Comparative validation of the SP6 antibody to Ki67 in breast cancer
- Lila Zabaglo1,2,
- Janine Salter1,2,
- Helen Anderson1,2,
- Emma Quinn1,
- Margaret Hills1,
- Simone Detre1,
- Roger A'Hern3,
- Mitch Dowsett1,2
- 1Royal Marsden Hospital, London, UK
- 2Breakthrough Breast Cancer Research Centre, London, UK
- 3Institute of Cancer Research, London, UK
- Correspondence to Lila Zabaglo, Breakthrough Translational Research Team, Academic Department of Biochemistry, Royal Marsden Hospital, London SW3 6JJ, UK;
- Accepted 21 May 2010
- Published Online First 29 July 2010
Aim To compare SP6 and MIB1 antibodies for Ki67 staining in breast cancer.
Background Immunohistochemical detection of Ki67 has been widely used to assess the proliferative fraction in breast cancer. Ki67 is used prognostically and is the primary end-point for some presurgical trials. MIB1 has been the preferred antibody, but SP6 has become available, with apparently improved performance. The importance of Ki67 led us to systematically compare SP6 with MIB1.
Methods Two sets of tissue microarrays were used. These were constructed from formalin-fixed paraffin-embedded breast cancers: (i) 177 cancers with data on response to an aromatase inhibitor for advanced disease (cohort 1); (ii) 200 mainly oestrogen-receptor-positive cancers without response data (cohort 2). Twenty-eight pairs of core-cut biopsies taken before and after aromatase inhibitor treatment were also assessed (cohort 3). Stained sections were examined either visually or by using an image analysis system (Ariol).
Results There was a strong correlation between the two antibodies in all cohorts of samples scored visually (cohort 1: n=161, r=0.93, p<0.0001; cohort 2: n=194, r=0.84, p<0.0001; cohort 3: n=54, r=0.89, p<0.0001). Correlation between visual and Ariol scores was markedly better with the SP6 antibody (r=0.71 and r=0.88 for MIB1 and SP6, respectively). Ki67 related similarly with time-to-treatment failure with the two antibodies (cohort 1). Changes in Ki67 values with the two antibodies after 2 weeks of aromatase inhibitor treatment also correlated strongly.
Conclusions SP6 and MIB1 provide highly comparable measures of Ki67 that predict progression of advanced disease similarly.
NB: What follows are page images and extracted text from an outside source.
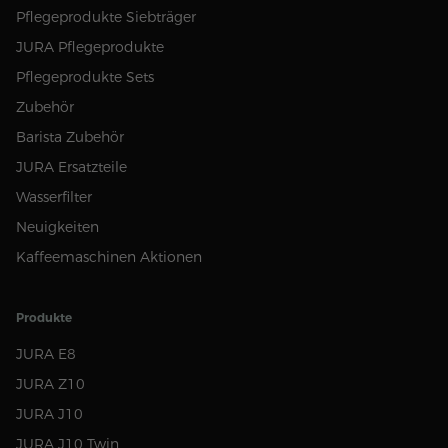
Pflegeprodukte Siebträger
JURA Pflegeprodukte
Pflegeprodukte Sets
Zubehör
Barista Zubehör
JURA Ersatzteile
Wasserfilter
Neuigkeiten
Kaffeemaschinen Aktionen
Produkte
JURA E8
JURA Z10
JURA J10
JURA J10 Twin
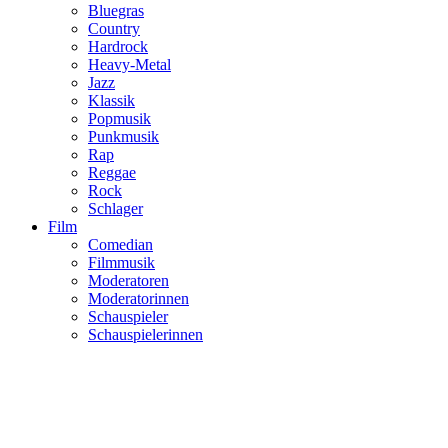
Bluegras
Country
Hardrock
Heavy-Metal
Jazz
Klassik
Popmusik
Punkmusik
Rap
Reggae
Rock
Schlager
Film
Comedian
Filmmusik
Moderatoren
Moderatorinnen
Schauspieler
Schauspielerinnen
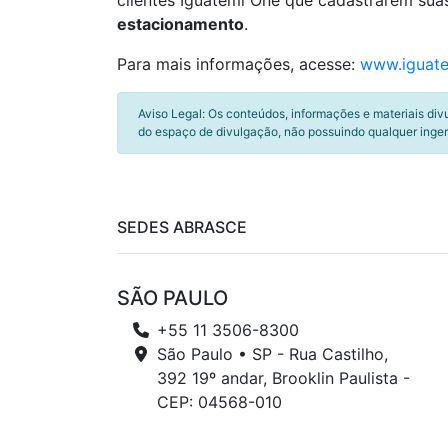
clientes Iguatemi One que cadastrarem sua
estacionamento
.
Para mais informações, acesse:
www.iguate
Aviso Legal: Os conteúdos, informações e materiais div
do espaço de divulgação, não possuindo qualquer inger
SEDES ABRASCE
SÃO PAULO
+55 11 3506-8300
São Paulo • SP - Rua Castilho,
392 19º andar, Brooklin Paulista -
CEP: 04568-010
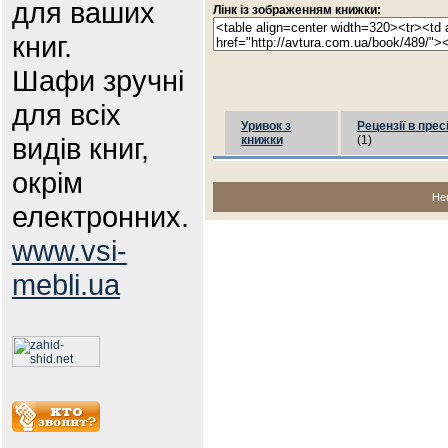
для ваших
Лінк із зображенням книжки:
книг.
Шафи зручні
для всіх
Уривок з
Рецензії в прес
видів книг,
книжки
(1)
окрім
Не
електронних.
www.vsi-
mebli.ua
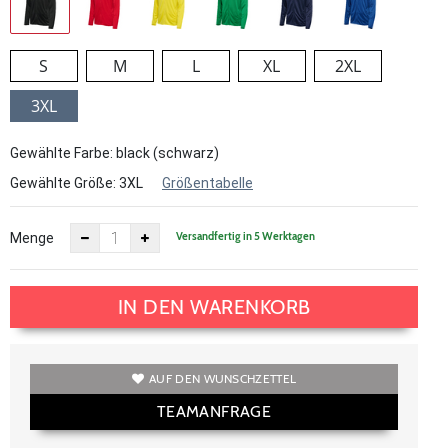
S
M
L
XL
2XL
3XL
Gewählte Farbe: black (schwarz)
Gewählte Größe:
3XL
Größentabelle
Versandfertig in 5 Werktagen
Menge
IN DEN WARENKORB
AUF DEN WUNSCHZETTEL
TEAMANFRAGE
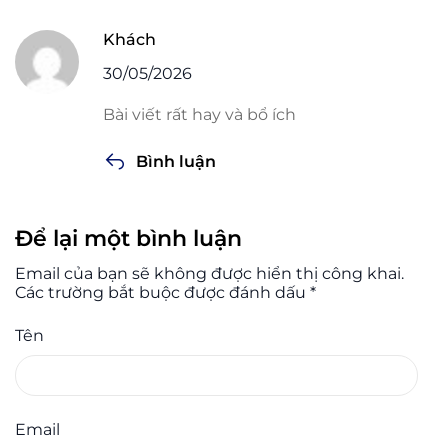
Khách
30/05/2026
Bài viết rất hay và bổ ích
Bình luận
Để lại một bình luận
Email của bạn sẽ không được hiển thị công khai.
Các trường bắt buộc được đánh dấu
*
Tên
Email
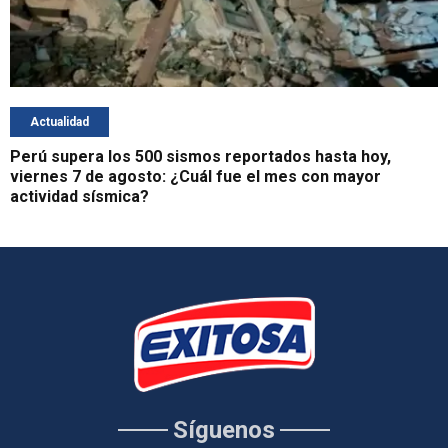
Actualidad
Perú supera los 500 sismos reportados hasta hoy,
viernes 7 de agosto: ¿Cuál fue el mes con mayor
actividad sísmica?
Síguenos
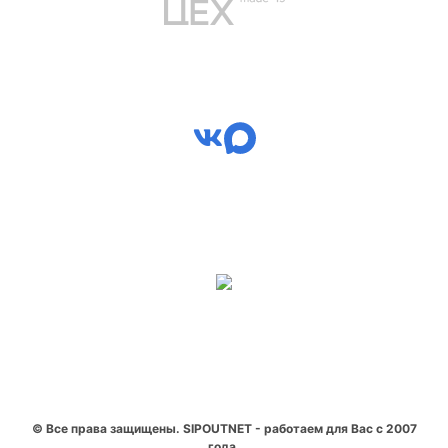
© Все права защищены. SIPOUTNET - работаем для Вас с 2007
года.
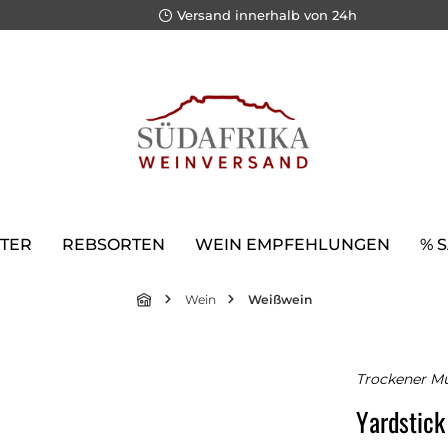
Versand innerhalb von 24h
TER
REBSORTEN
WEIN EMPFEHLUNGEN
% 
Wein
Weißwein
Trockener Mu
Yardstick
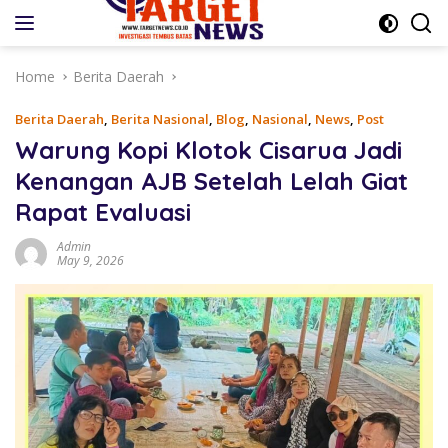
Skip
to
content
Home
Berita Daerah
Berita Daerah
,
Berita Nasional
,
Blog
,
Nasional
,
News
,
Post
Warung Kopi Klotok Cisarua Jadi
Kenangan AJB Setelah Lelah Giat
Rapat Evaluasi
Admin
May 9, 2026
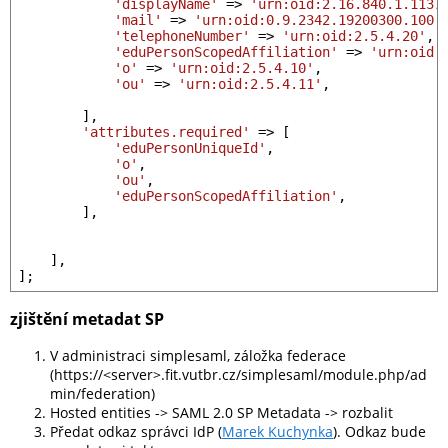
'displayName'
 => 
'urn:oid:2.16.840.1.1137
'mail'
 => 
'urn:oid:0.9.2342.19200300.100.
'telephoneNumber'
 => 
'urn:oid:2.5.4.20'
, 
'eduPersonScopedAffiliation'
 => 
'urn:oid:
'o'
 => 
'urn:oid:2.5.4.10'
,               
'ou'
 => 
'urn:oid:2.5.4.11'
,              
        ],

'attributes.required'
 => [

'eduPersonUniqueId'
,

'o'
,

'ou'
,

'eduPersonScopedAffiliation'
,

        ],

    ],

zjištění metadat SP
V administraci simplesaml, záložka federace
(https://<server>.fit.vutbr.cz/simplesaml/module.php/ad
min/federation)
Hosted entities -> SAML 2.0 SP Metadata -> rozbalit
Předat odkaz správci IdP (
Marek Kuchynka
). Odkaz bude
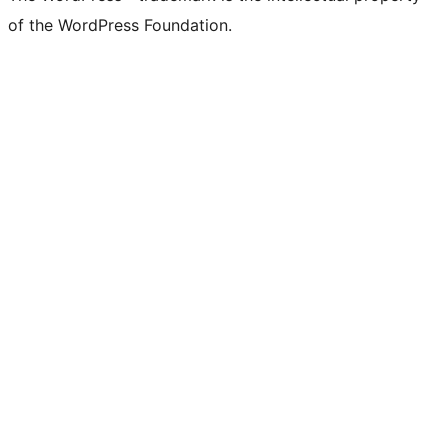
of the WordPress Foundation.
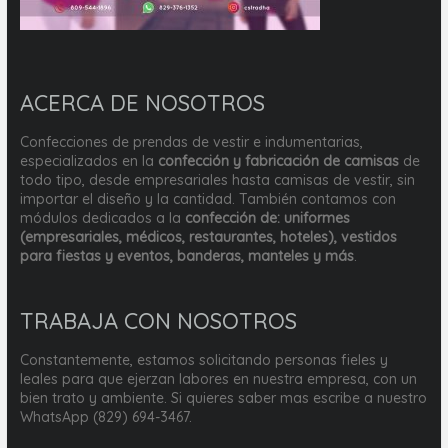
ACERCA DE NOSOTROS
Confecciones de prendas de vestir e indumentarias,
especializados en la
confección y fabricación de camisas
de
todo tipo, desde empresariales hasta camisas de vestir, sin
importar el diseño y la cantidad. También contamos con
módulos dedicados a la
confección de: uniformes
(empresariales, médicos, restaurantes, hoteles), vestidos
para fiestas y eventos, banderas, manteles y más
.
TRABAJA CON NOSOTROS
Constantemente, estamos solicitando personas fieles y
leales para que ejerzan labores en nuestra empresa, con un
bien trato y ambiente. Si quieres saber mas escribe a nuestro
WhatsApp (829) 694-3467.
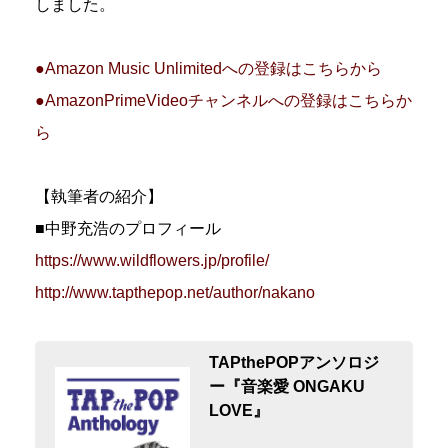
しました。
●Amazon Music Unlimitedへの登録はこちらから
●AmazonPrimeVideoチャンネルへの登録はこちらか
ら
【執筆者の紹介】
■中野充浩のプロフィール
https://www.wildflowers.jp/profile/
http://www.tapthepop.net/author/nakano
TAPthePOPアンソロジ
ー『音楽愛 ONGAKU
LOVE』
SP6 is substantially better suited than MIB1 to image analysis.
Funding The work was funded by The Breakthrough Breast Cancer Research Centre, The Mary-Jean Mitchell Green Foundation and the NIHR Royal Marsden Hospital Biomedical Research Centre.
Competing interests None to declare.
Provenance and peer review Not commissioned; externally peer reviewed.